Die Streitfrage: Ist die Schreibschrift überflüssig?

Finnland schafft die Schreibschrift ab, damit Schüler mehr Zeit haben, um das Tippen zu üben. Auch in Deutschland sind Blockbuchstaben beliebter.

Kafka mochte Schreibschrift. Bild: dpa

Computer und Smartphones vertreiben die Handschrift immer mehr aus dem Alltag. Wenn überhaupt, schreiben Erwachsene meist in Druckschrift – oder machen spätestens nach drei oder vier verbundenen Buchstaben einen Sprung. Die in der Schule mühsam eingeübte Schreibschrift findet sich höchstens noch in persönlichen Grußkarten oder in Briefen wieder.

Finnland ist einen Schritt weiter gegangen und hat kürzlich beschlossen, die Schreibschrift abzuschaffen. Das Pisa-Musterland streicht die Schrift mit den verbundenen Buchstaben ab Herbst 2016 aus seinen Lehrplänen. Zukünftig sollen die Schüler nur noch Druckbuchstaben lernen – und dafür mehr Zeit haben, um das Tippen an iPad und Computertastaturen zu üben.

Die finnische Bildungsministerin Minna Harmanen begründete die Reform gegenüber der Helsinki Times damit, dass es für viele Kinder derart mühsam sei, einzelne Buchstaben mit der Hand zu verbinden, dass es zu Schreibblockaden führe.

Udo Beckmann von der deutschen Gewerkschaft „Verband Bildung und Erziehung“ warnt davor, sich Finnland zum Vorbild zu nehmen: „Den Kindern darf unter dem Dach der Schule keine Beschränkung ihrer motorischen Fähigkeiten zugemutet werden.“ Studien in Frankreich und den USA zeigen, dass sich Kinder mit einer Verbundschrift Texte besser merken können. Offenbar würden dabei mehr Hirnareale aktiviert. Ein weiterer Vorteil: Schüler könnten viel schneller schreiben, weil sie anders als bei der Druckschrift nicht jeden Buchstaben neu ansetzen müssen.

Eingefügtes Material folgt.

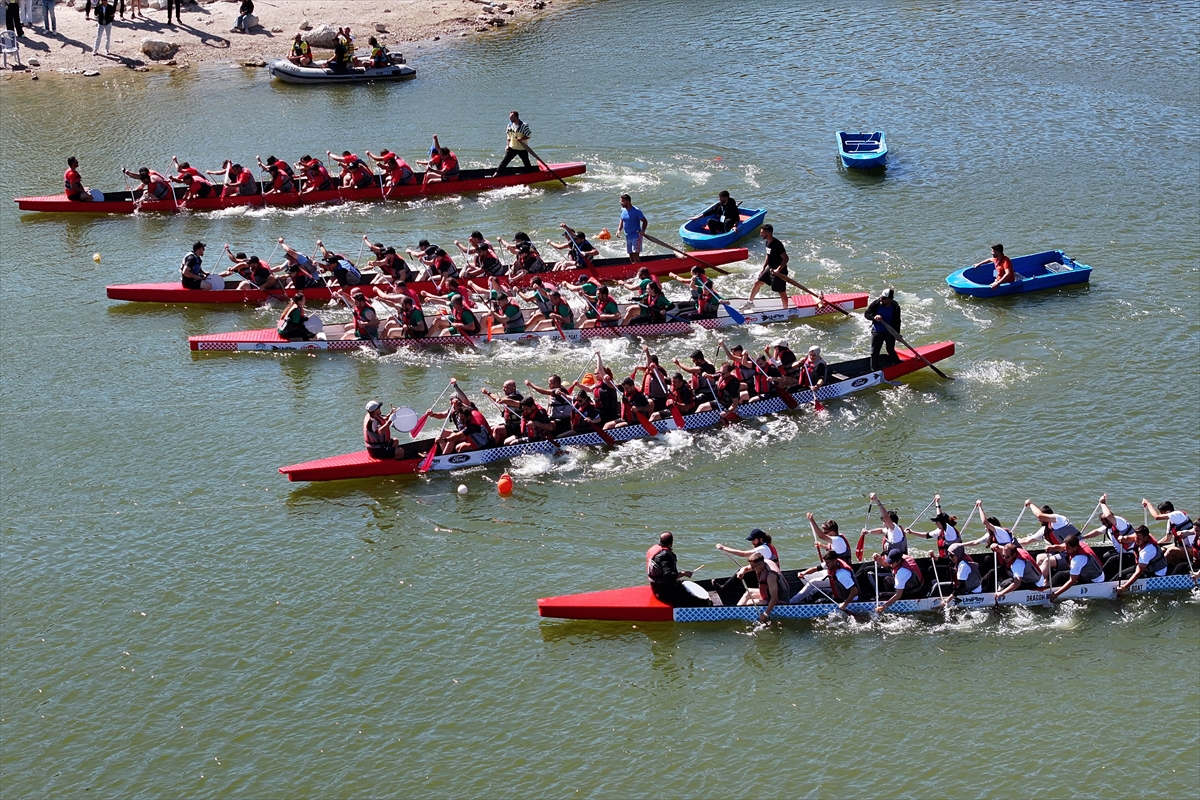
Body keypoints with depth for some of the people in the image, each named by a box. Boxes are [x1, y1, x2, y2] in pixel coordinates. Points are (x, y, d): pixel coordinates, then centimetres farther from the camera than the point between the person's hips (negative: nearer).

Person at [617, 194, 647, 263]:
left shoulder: (636, 211, -13)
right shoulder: (623, 210, 7)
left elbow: (645, 221, -8)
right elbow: (621, 221, 18)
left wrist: (643, 231, -23)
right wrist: (619, 230, 0)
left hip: (636, 237, -7)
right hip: (627, 237, 7)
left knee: (635, 255, -15)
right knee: (631, 255, 12)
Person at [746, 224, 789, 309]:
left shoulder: (777, 244, -24)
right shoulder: (767, 242, 4)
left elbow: (785, 258, -25)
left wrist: (778, 270, -34)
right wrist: (763, 269, 15)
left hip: (779, 271, -9)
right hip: (770, 269, 9)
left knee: (782, 292, 0)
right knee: (757, 283, 13)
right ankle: (750, 302, 31)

Höchstens mal ein Einkaufszettel

Schon jetzt ist die in Deutschland gelehrte Schrift allerdings alles andere als einheitlich, sondern variiert je nach Schule oder Land. Im Westen verbreitet ist die verschnörkelte lateinische Ausgangsschrift, zu der es seit 1973 eine vereinfachte Version gibt. In ostdeutschen Grundschulen ist eine schlichtere Schulausgangsschrift gängig, die 1968 in der DDR eingeführt wurde.

Seit 2011 erproben einige Lehranstalten noch eine vierte Schreibart: die vom Grundschulverband entwickelte Grundschrift, die aus zu verbindenden Druckbuchstaben besteht – eine Mischform aus Block- und Schreibschrift. Erkenntnisse, mit welcher Art Kinder besser Schreiben und Lesen lernen, gibt es kaum. Womöglich ist die Grundschrift aber nur der erste Schritt hin zu einer Abschaffung der verbundenen Schrift.

Befürworter glauben, dass die Schreibschrift Schüler überfordere. Die Nürnberger Bildungsforscherin Stephanie Müller verwies darauf, dass etwa 70 Prozent der Schüler nach dem Kindergarten überhaupt nicht mehr die motorischen Voraussetzungen für verbundene Schriften mitbrächten. Gründe dafür sieht sie unter anderem in mangelnder Bewegung, aber auch darin, dass die Eltern hier oft keine Vorbilder seien.

Denn die schreiben höchstens ihre Einkaufszettel von Hand – in krakeligen Blockbuchstaben.